Document passage:
== Segment start ==

The share in the Mabruk oil field, has been reduced to 5% (25% was owned before Libyan authorities ratified contracts in 2009 and 2010, according to B.G. Pedersen).

1.5 billion Norwegian kroner was its investment in Libya, and 1.5 billion was paid in Libyan taxes, between 2005 and 2010.

Statoil closed their Libya office (in Tripoli), in February 2011.

Lithuania
In Lithuania Statoil operates a chain of gas stations. Statoil's offices are located in Lithuania's capital Vilnius.

Mexico
After establishing itself with an office in Mexico in 2001, Statoil is looking into possible ventures along with the state-owned oil company Petroleos Mexicanos. Statoil's offices are located in the capital Mexico City.

Nigeria
With Chevron as partner, Statoil is operator of two off shore blocks (#128 and #129) and in partnership with Petrobras owns part of blocks #315 and #324 in Nigeria. Statoil's offices are located in Lagos.

Norway
Equinor is the largest operator on the Norwegian continental shelf, with 60% of total production. The fields operated are Glitne, Gullfaks, Heidrun, Huldra, Kristin, Kvitebjørn, Mikkel, Norne, Sleipner, Snorre, Snøhvit, Statfjord, Sygna, Tordis, Troll, Veslefrikk, Vigdis, Visund, Volve and Åsgard. Equinor also operates a chain of service stations and other energy related products. The company has processing plants at Kolsnes, Kårstø, Mongstad and Tjeldbergodden. The company's global headquarters are in Stavanger, and it has other offices around Norway.

Poland
In Poland Statoil operates 200 service stations. In addition there is exported gas to Poland from Norway. Statoil's offices are located in the capital Warszawa.

Qatar
Statoil opened an office in the Qatar capital of Doha in April 2005.

== Segment end ==

Name every processing plant that the passage on Statoil's country operations says the company has in Norway.

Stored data

== Segment start ==

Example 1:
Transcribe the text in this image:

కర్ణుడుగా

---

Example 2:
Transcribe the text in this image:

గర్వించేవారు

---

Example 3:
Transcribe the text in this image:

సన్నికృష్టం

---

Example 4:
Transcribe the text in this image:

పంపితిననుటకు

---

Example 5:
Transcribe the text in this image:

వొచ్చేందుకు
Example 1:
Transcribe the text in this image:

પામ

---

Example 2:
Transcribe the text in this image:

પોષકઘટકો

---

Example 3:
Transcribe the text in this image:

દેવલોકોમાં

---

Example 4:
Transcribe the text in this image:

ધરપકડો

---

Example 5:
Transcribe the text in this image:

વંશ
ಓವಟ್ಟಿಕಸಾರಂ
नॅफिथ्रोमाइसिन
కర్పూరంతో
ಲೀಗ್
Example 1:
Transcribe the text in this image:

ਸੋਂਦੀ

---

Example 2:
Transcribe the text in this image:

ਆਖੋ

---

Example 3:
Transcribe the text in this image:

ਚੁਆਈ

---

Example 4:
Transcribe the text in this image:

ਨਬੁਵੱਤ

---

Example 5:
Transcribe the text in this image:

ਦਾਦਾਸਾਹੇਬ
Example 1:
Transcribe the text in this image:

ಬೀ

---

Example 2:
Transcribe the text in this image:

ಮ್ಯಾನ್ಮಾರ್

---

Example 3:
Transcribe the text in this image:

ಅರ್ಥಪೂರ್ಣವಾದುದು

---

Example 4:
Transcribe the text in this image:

== Segment end ==

Exercise response:
Kolsnes, Kårstø, Mongstad, Tjeldbergodden